Sun makes especial efforts to challenge portrayals of Lu Xun as a uniquely creative, original figure amongst his immediate peers, and to trace out the process by which he came to be acclaimed a “literary authority” during and after his lifetime. Her analysis raises very important questions about the construction of a modern Chinese literary canon, implicitly urging a careful re-evaluation of Lu Xun’s creative achievements and bringing other, less-studied writers (such as Gao Changhong) to critical attention. During the post-Mao period, literary scholars have been working to broaden understanding of the range of literary voices that made up 20th-century Chinese literature – a diversity that for years was obscured by the triumph of the Maoist literary line between 1949 and the late 1970s. Sun excitingly extends this wider academic project.
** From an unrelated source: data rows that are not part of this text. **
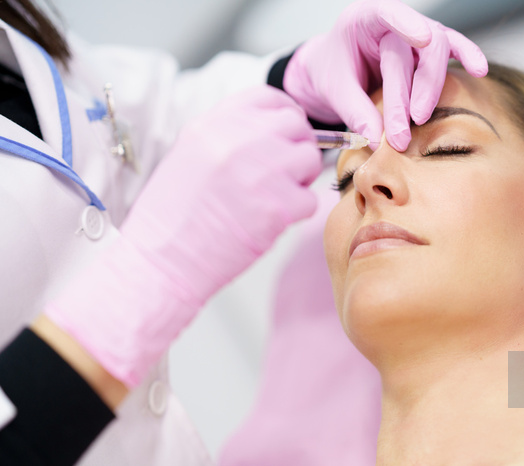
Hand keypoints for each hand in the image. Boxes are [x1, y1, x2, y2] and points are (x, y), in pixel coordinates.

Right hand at [46, 86, 320, 386]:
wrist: (159, 263)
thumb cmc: (172, 217)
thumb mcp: (191, 155)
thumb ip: (231, 136)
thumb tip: (276, 132)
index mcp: (213, 124)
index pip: (270, 98)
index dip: (285, 116)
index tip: (285, 135)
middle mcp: (238, 140)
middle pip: (297, 126)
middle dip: (296, 149)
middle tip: (283, 175)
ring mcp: (261, 171)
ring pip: (311, 160)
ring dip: (300, 180)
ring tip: (273, 199)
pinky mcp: (278, 207)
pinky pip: (310, 200)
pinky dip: (297, 213)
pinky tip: (269, 222)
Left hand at [283, 0, 487, 150]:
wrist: (336, 73)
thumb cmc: (333, 73)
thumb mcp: (334, 91)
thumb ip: (355, 112)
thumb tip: (375, 141)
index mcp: (365, 19)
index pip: (389, 13)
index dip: (407, 23)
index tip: (422, 39)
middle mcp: (395, 23)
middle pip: (419, 46)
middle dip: (414, 88)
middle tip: (404, 127)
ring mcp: (416, 36)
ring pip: (438, 51)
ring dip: (432, 88)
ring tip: (421, 119)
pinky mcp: (428, 52)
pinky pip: (453, 49)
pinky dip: (467, 58)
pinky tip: (479, 71)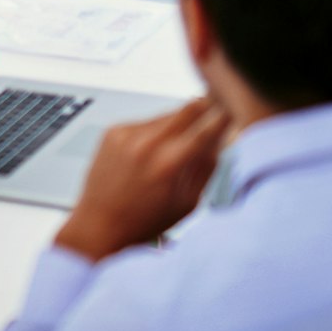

Her research suggests many new and fruitful avenues for investigation into the richness of Chinese literature in the 1920s and 1930s: into the oeuvre of the tragic figure of Gao Changhong, and that of others like him.
Beyond the Iron House, therefore, is a fascinating study: for its fresh insights into Lu Xun’s life and times, and for the new possibilities for modern Chinese literature that it suggests. It is a crucial text for anyone interested in China’s 20th-century literary canon and its plurality of possibilities.
Julia Lovell, August 2014
About the author: Saiyin Sun did her BA degree in English at Nankai University in Tianjin, China. She received an MEd from Manchester University in the UK. From 2005 to 2009, she studied at Cambridge University and received an MPhil and PhD in Chinese Studies (Modern Chinese Literature). She then did one-year post-doctoral research at Trinity College Cambridge from 2009 to 2010. She has been teaching in the Department of Foreign Languages and Literatures at Tsinghua University in Beijing since her return to China in 2010.